I want to know the significance of each coefficient of a logistic regression model using spark function ml_logistic_regression
. The code is as follows:
# data in R
library(MASS)
data(birthwt)
str(birthwt)
detach("package:MASS", unload=TRUE)
# Connection to Spark
library(sparklyr)
library(dplyr)
sc = spark_connect(master = "local")
# copy the data to Spark
birth_sc = copy_to(sc, birthwt, "birth_sc", overwrite = TRUE)
# Model
# create dummy variables for race (race_1, race_2, race_3)
birth_sc = ml_create_dummy_variables(birth_sc, "race")
model = ml_logistic_regression(birth_sc, low ~ lwt + race_2 + race_3)

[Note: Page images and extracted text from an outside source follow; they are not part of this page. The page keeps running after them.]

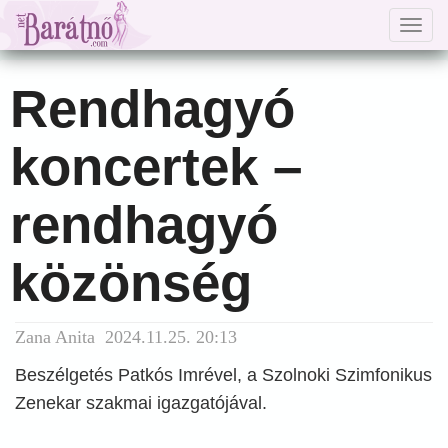
Togg
navig
Rendhagyó
koncertek –
rendhagyó
közönség
Zana Anita 2024.11.25. 20:13
Beszélgetés Patkós Imrével, a Szolnoki Szimfonikus
Zenekar szakmai igazgatójával.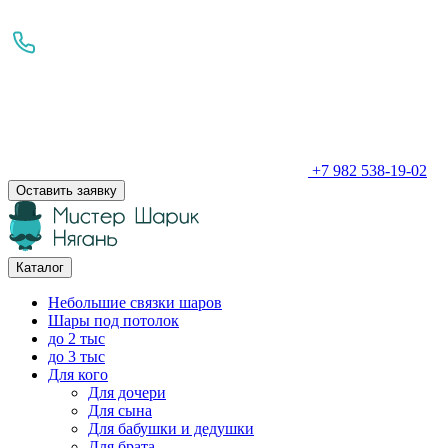
+7 982 538-19-02
Оставить заявку
Каталог
Небольшие связки шаров
Шары под потолок
до 2 тыс
до 3 тыс
Для кого
Для дочери
Для сына
Для бабушки и дедушки
Для брата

The model I get is the following:
> model
Call: low ~ lwt + race_2 + race_3
Coefficients:
(Intercept) lwt race_2 race_3
0.80575496 -0.01522311 1.08106617 0.48060322
In an R model you use summary
and it gives you the significance of the coefficients, but if I use it with this model I get the same result:
> summary(model)
Call: ml_logistic_regression(birth_sc, low ~ lwt + race_2 + race_3)
Coefficients:
(Intercept) lwt race_2 race_3
0.80575496 -0.01522311 1.08106617 0.48060322
How could get the significance of each variable in the model?